TASK TO CARRY OUT
This task calls for copying each line below that contains "Felix".

(Dataset entries)
•••••

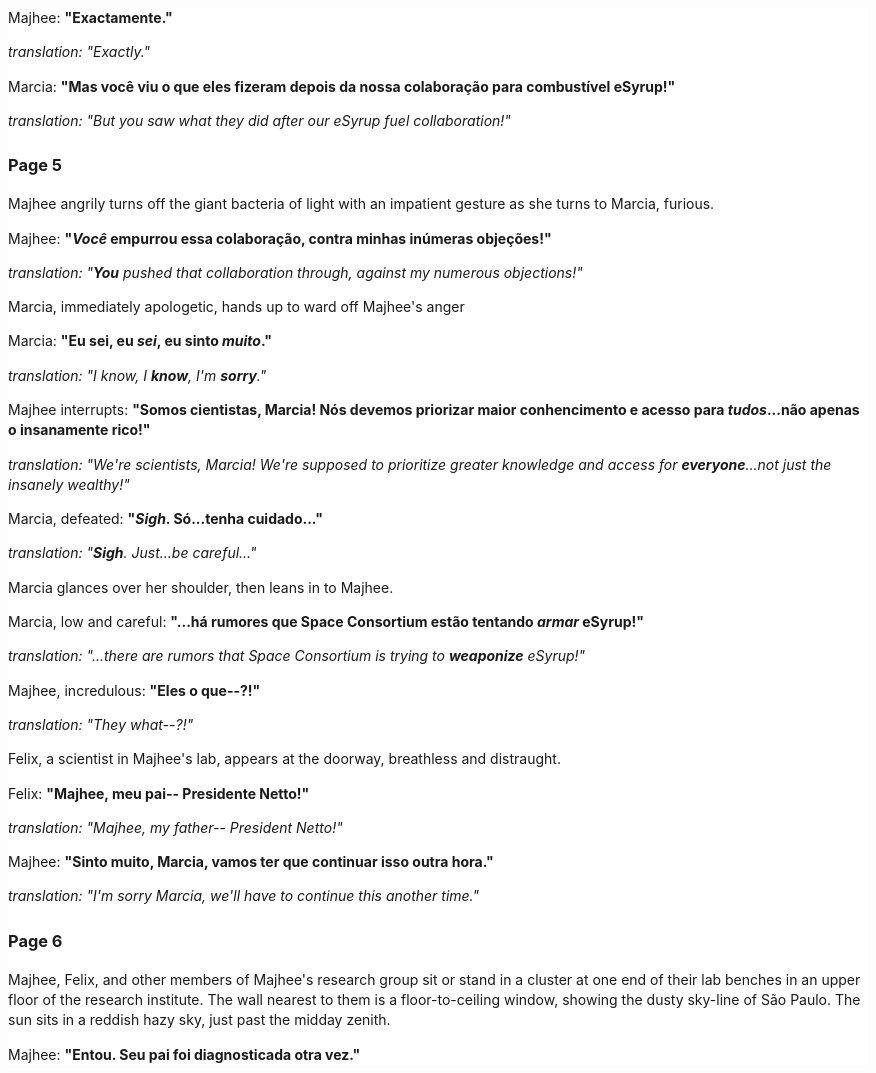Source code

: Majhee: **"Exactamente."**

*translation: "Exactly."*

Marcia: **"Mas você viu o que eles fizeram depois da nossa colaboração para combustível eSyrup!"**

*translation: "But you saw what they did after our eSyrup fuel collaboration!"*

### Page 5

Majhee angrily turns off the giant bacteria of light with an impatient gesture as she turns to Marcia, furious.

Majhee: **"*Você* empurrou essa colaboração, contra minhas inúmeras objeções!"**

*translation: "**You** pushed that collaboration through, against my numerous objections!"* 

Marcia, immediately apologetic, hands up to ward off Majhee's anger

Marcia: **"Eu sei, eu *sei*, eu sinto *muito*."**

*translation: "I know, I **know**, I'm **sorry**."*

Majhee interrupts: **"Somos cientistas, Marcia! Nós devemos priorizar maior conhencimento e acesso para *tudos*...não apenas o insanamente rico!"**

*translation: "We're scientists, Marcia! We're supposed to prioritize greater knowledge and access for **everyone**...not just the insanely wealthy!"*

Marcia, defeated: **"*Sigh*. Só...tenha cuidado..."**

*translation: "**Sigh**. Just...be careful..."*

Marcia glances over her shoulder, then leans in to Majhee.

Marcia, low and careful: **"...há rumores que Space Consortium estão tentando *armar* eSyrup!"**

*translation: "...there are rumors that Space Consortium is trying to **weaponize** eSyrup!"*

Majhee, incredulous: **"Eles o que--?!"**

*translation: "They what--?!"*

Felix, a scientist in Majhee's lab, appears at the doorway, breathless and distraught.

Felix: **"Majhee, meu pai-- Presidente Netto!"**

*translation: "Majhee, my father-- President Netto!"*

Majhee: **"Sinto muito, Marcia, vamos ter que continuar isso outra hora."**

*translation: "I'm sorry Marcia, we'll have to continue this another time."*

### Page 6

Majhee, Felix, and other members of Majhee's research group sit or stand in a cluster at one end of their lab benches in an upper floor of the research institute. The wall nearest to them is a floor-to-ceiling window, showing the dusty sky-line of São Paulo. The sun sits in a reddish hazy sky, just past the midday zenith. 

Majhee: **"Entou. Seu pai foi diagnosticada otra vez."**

•••••

ANSWER TO THE PROBLEM
Felix, a scientist in Majhee's lab, appears at the doorway, breathless and distraught.
Felix: **"Majhee, meu pai-- Presidente Netto!"**
Majhee, Felix, and other members of Majhee's research group sit or stand in a cluster at one end of their lab benches in an upper floor of the research institute. The wall nearest to them is a floor-to-ceiling window, showing the dusty sky-line of São Paulo. The sun sits in a reddish hazy sky, just past the midday zenith. 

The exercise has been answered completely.